KALTIMNUSANTARA.COM- Kondisi kelangkaan minyak menjadi sorotan warga Kota Samarinda. Dalil pemerintah dalam menyikapi kelangkaan tersebut bukannya berhasil malah menuai jalan buntu.
Menyikapi hal itu, puluhan massa aksi yang tergabung dalam Gerakan Mahasiswa Nasional Indonesia (GmnI) Kota Samarinda merespons terjadinya kelangkaan minyak goreng di Kalimantan Timur.
Ketua DPC GmnI Kota Samarinda Ricardo menganggap dengan dicabutnya kebijakan Harga Eceran Tertinggi (HET) membuat kesengsaraan masyarakat kian mencekam.
Fakta di lapangan yang terjadi ialah oknum distributor bermain kucing-kucingan dalam menyuplai stok minyak goreng.
Selain itu buntut pencabutan kebijakan mengakibatkan tidak ada lagi standar harga yang menjadi patokan pasar dalam melakukan transaksi jual-beli kepada konsumen.
Walhasil Imbas dari adanya kebijakan tersebut membuat masyarakat dari berbagai wilayah.
Khususnya lapisan kelompok menengah kebawah sulit memperoleh ketersediaan minyak goreng untuk kebutuhan primer.
“Kalimantan Timur pun ikut terdampak. Padahal industri penyedia bahan baku minyak goreng sangat melimpah di Kaltim,” kata Ricardo dalam aksi didepan Kantor Wali Kota Samarinda, Senin (21/3/2022).
Diketahui, ada 95 Perusahan sawit yang sudah beroperasi di Kalimantan Timur.
Tentunya keberadaan industri tersebut tidak berefek baik pada terjaminnya ketersediaan minyak goreng.Untuk memperkuat data kelangkaan minyak goreng.
DPC Gmni Kota Samarinda melakukan survei dengan melakukan pendataan di 11 Pasar tradisional.
Hasilnya, survei mayoritas pedagang mengeluhkan adanya fenomena kelangkaan dan kenaikan harga, hal ini menganggu stabilitas harga maupun pasokan yang didapatkan dari agen agen minyak goreng.

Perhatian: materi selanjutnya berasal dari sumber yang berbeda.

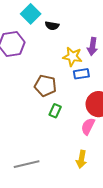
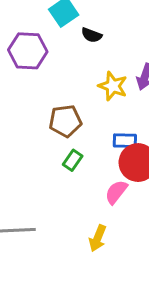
blue rectangle: (81, 74) -> (125, 141), moved
brown pentagon: (45, 86) -> (65, 121), turned -30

Dari adanya Faktor kelangkaan dan kenaikan harga minyak goreng oleh agen agen juga mendorong para pedagang Minyak Goreng untuk menaikan harga Normal hingga 3 kali lipat dari harga sebelumnya.
Hal ini berdampak pada calon pembeli yang mengeluhkan harga minyak goreng yang ada di pasar tradisional dengan swalayan, juga ketersediaan yang terbatas menyebabkan banyak keluhan yang kita dapati dari hasil survei di 11 pasar tradisional di kota Samarinda.
“Harapannya pemerintah bisa memastikan kebijakan yang absolut tentang kepastian harga di setiap pasar maupun swalayan. masyarakat kota Samarinda khususnya lapisan masyarakat menengah kebawah yang sulit memperoleh ketersediaan minyak goreng untuk kebutuhan primer,” sambungnya.
Dengan begitu, DPC GmnI kota Samarinda secara tegas menuntut beberapa poin tuntutan, sebagai berikut.
“Mendesak Pemerintah kota Samarinda mengawal stabilitas harga dan ketersediaan minyak goreng di kota Samarinda dan menindak tegas oknum yang melakukan praktik penimbunan minyak goreng di kota Samarinda,” tegas Ricardo.